Justice Marvin Kurz of Ontario’s Superior Court of Justice recently addressed the role of family law counsel in Alsawwah v. Afifi, 2020 ONSC 2883. In a motion for exclusive possession of the matrimonial home in the midst of COVID-19 the parties produced voluminous materials, much of which he characterized as “unnecessary, excessive, distracting and unhelpful.” Near the end of his decision Justice Kurz addressed the role of family law counsel:
106. The role of lawyers in family law cases is a complicated one. That role involves a balancing act of duties towards the client, the administration of justice and even the child before the court.
107. Beyond the balance of those duties, many capable family law lawyers realize that if the cost of victory is too great, everyone loses. Those lawyers realize that their role as advocate should often be as rational counsel not flame-throwing propagandist. Where the client wants to raise the emotional stakes with invective and personal attack, that lawyer must often counsel restraint. While many lawyers who appear before this court recognize [this], all too many, unfortunately, fail to do so.
High-conflict cases are almost universally caused by factual and emotionally driven disagreements rather than disputes about the law. If lawyers are willing they will always be able to find a client who is so emotionally hurt by their separation that they want to fight about every issue and raise every grievance that has arisen from the relationship. The problem is not that lawyers are driving the conflict; it is that lawyers are not stopping their clients’ emotions from driving it.
Litigation is necessary in many cases, and sometimes the circumstances of the proceeding make some degree of conflict and animosity unavoidable. Even in such cases counsel have a choice to make between serving as a calming influence in the dispute or being a mouthpiece for a client going through one of the most emotional and difficult experiences of their lives. Counsel can resolutely represent their clients while still ensuring the proceeding remains focused on relevant facts and avoids unnecessary personal attacks or vexatious arguments.
At a time when we need counsel to handle family law matters with empathy, reason and restraint, the bar is proving unable to do so in more cases than it should. It is as adversarial and litigious as ever, as evidenced by the annual tradition of “back-to-school motions” which now have the added twist of being made in the COVID-19 era. If lawyers are unable, or unwilling, to change the way they practice law, societies must step forward to compel the change.
The current Model Code of Professional Conduct is ill-suited to family law. This is not an area of law where it benefits the parties to “raise fearlessly every issue, advance every argument and ask every question, however distasteful.” As well, the code provides simply that “a lawyer should advise the client to take into account the best interests of the child [emphasis added],” and then only “if this can be done without prejudicing the legitimate interests of the client.” Rules such as these do not encourage lawyers to reduce conflict, and too often provide justification for counsel to allow their clients’ emotions to control litigation.

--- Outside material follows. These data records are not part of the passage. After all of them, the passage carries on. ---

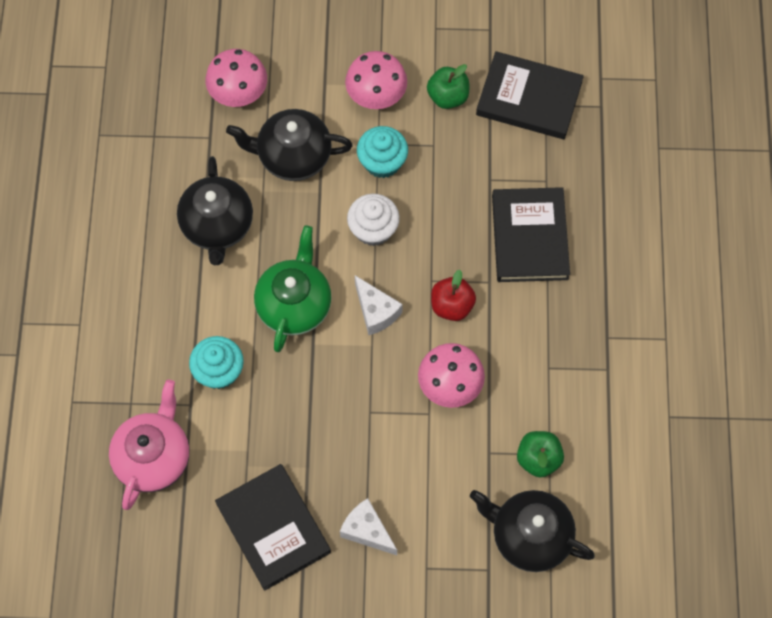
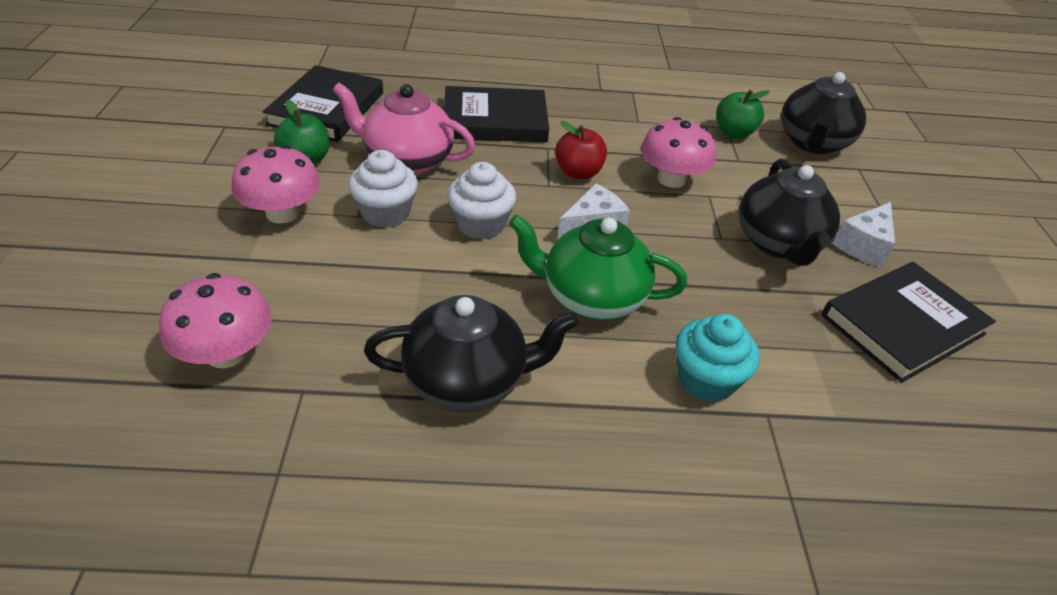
camera: 95 degrees left, 25 degrees down
pink teapot [109,379,190,510] -> pink teapot moved to [333,83,475,175]
black teapot [226,109,353,181] -> black teapot moved to [739,159,840,266]
turquoise cupcake [357,126,408,178] -> white cupcake [348,150,418,228]

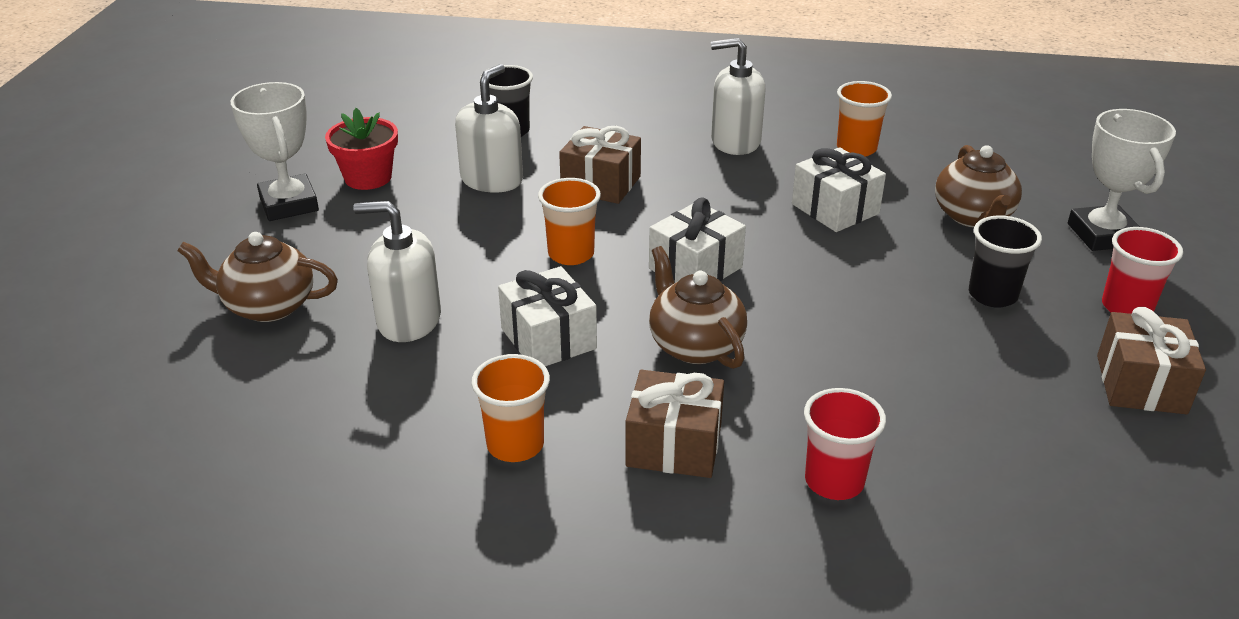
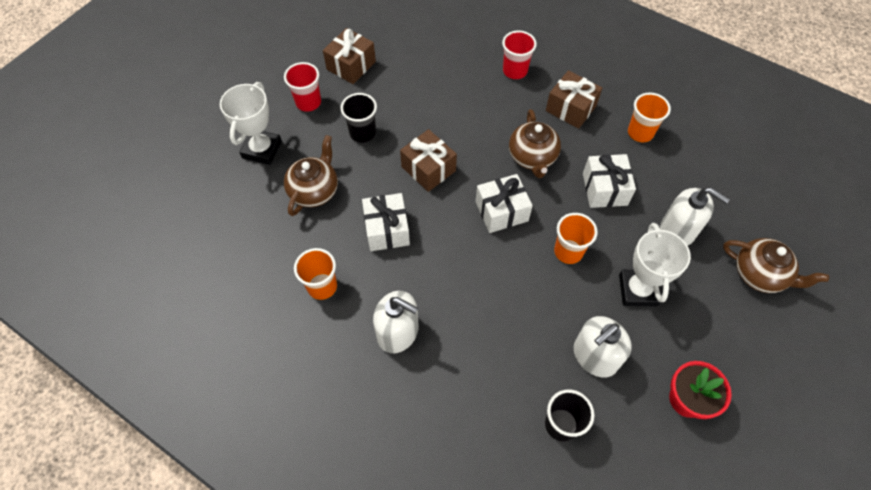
camera: 155 degrees left, 25 degrees up
white trophy [231,82,319,221] -> white trophy moved to [619,223,691,306]
brown gift [559,126,641,204] -> brown gift moved to [400,129,457,192]

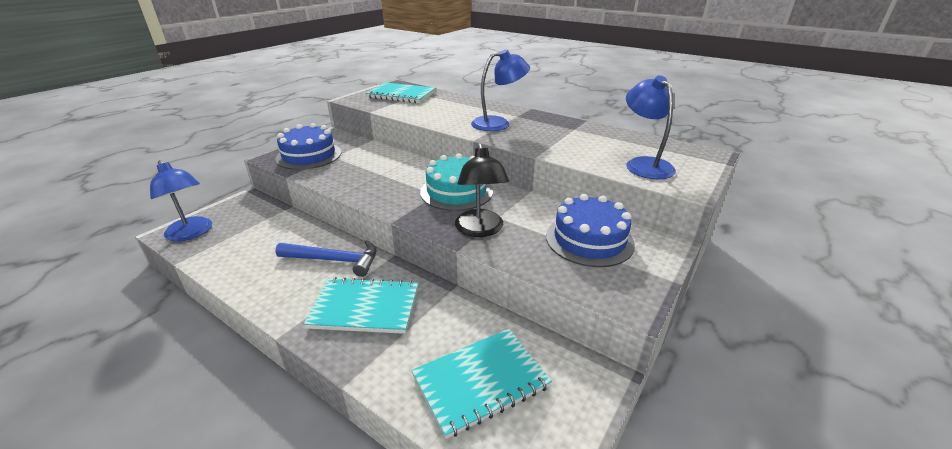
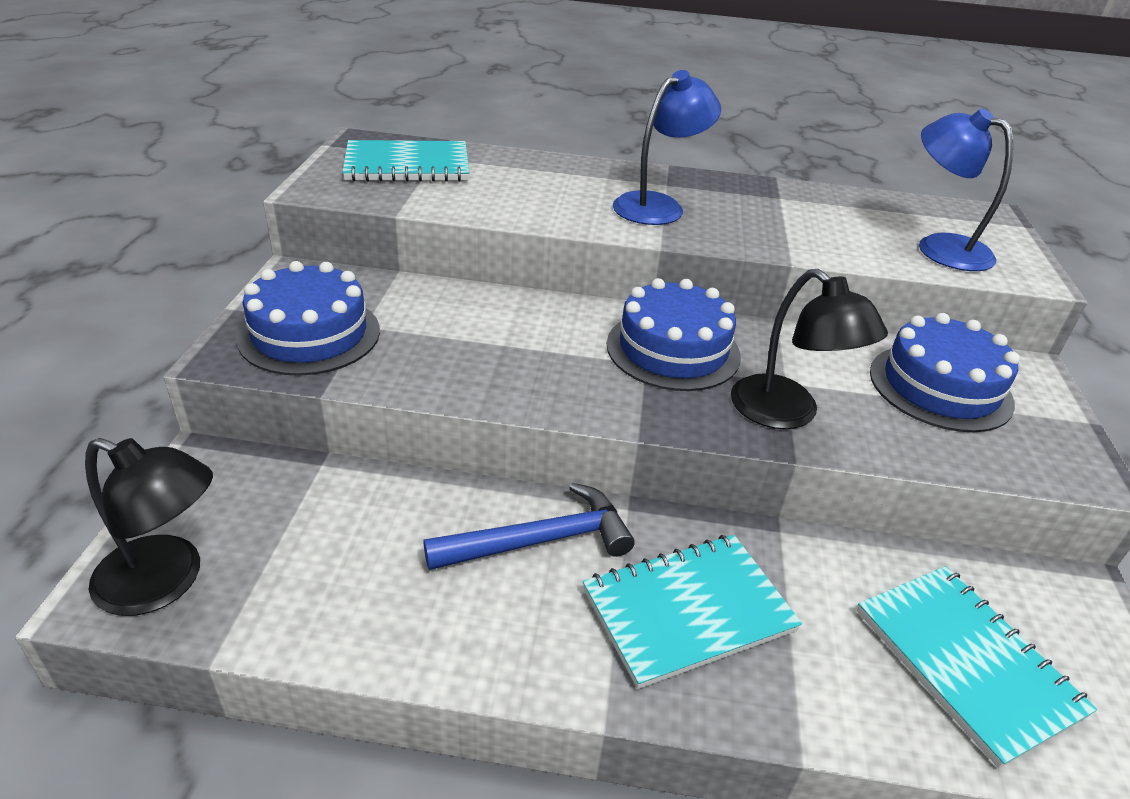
camera: 30 degrees left, 5 degrees up
blue lamp [150,160,212,242] -> black lamp [85,438,213,616]
turquoise notebook [412,329,552,439] -> turquoise notebook turned 60 degrees counterclockwise [857,566,1097,768]
turquoise cake [420,153,493,211] -> blue cake [607,278,741,391]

It must be clear that professional obligations extend beyond courteously advancing any argument one’s client wishes to advance. The Model Code already contains special provisions for prosecutors that vary their professional obligations. A similar rule might be crafted for family lawyers, with commentary providing guidance on how to prioritize competing professional obligations. Such commentary might mandate counsel to consider the emotionally vulnerable state of their clients; make advising clients to consider children’s best interests mandatory; contain a clear prohibition against advancing vexatious arguments; and more forcefully require that counsel promote settlement.
As the saying goes, necessity is the mother of innovation. In the COVID-19 era we urgently need to improve the family law system, but we don’t necessarily need dramatic change. The problems in our system might largely be solved if lawyers stopped being a part of the problem and instead became the solution.